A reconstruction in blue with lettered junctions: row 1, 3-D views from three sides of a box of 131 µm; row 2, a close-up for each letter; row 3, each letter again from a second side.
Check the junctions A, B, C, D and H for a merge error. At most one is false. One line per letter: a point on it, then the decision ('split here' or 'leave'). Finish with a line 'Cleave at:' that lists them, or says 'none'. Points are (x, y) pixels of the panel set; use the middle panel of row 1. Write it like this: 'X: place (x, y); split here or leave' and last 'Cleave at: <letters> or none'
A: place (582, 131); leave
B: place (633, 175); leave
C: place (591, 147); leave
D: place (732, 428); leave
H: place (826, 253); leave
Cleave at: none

■ ■ ■ ■ ■

Aim of the exercise: Please copy all of the data above exactly.

Reply:
A reconstruction in blue with lettered junctions: row 1, 3-D views from three sides of a box of 131 µm; row 2, a close-up for each letter; row 3, each letter again from a second side.
Check the junctions A, B, C, D and H for a merge error. At most one is false. One line per letter: a point on it, then the decision ('split here' or 'leave'). Finish with a line 'Cleave at:' that lists them, or says 'none'. Points are (x, y) pixels of the panel set; use the middle panel of row 1. Write it like this: 'X: place (x, y); split here or leave' and last 'Cleave at: <letters> or none'
A: place (582, 131); leave
B: place (633, 175); leave
C: place (591, 147); leave
D: place (732, 428); leave
H: place (826, 253); leave
Cleave at: none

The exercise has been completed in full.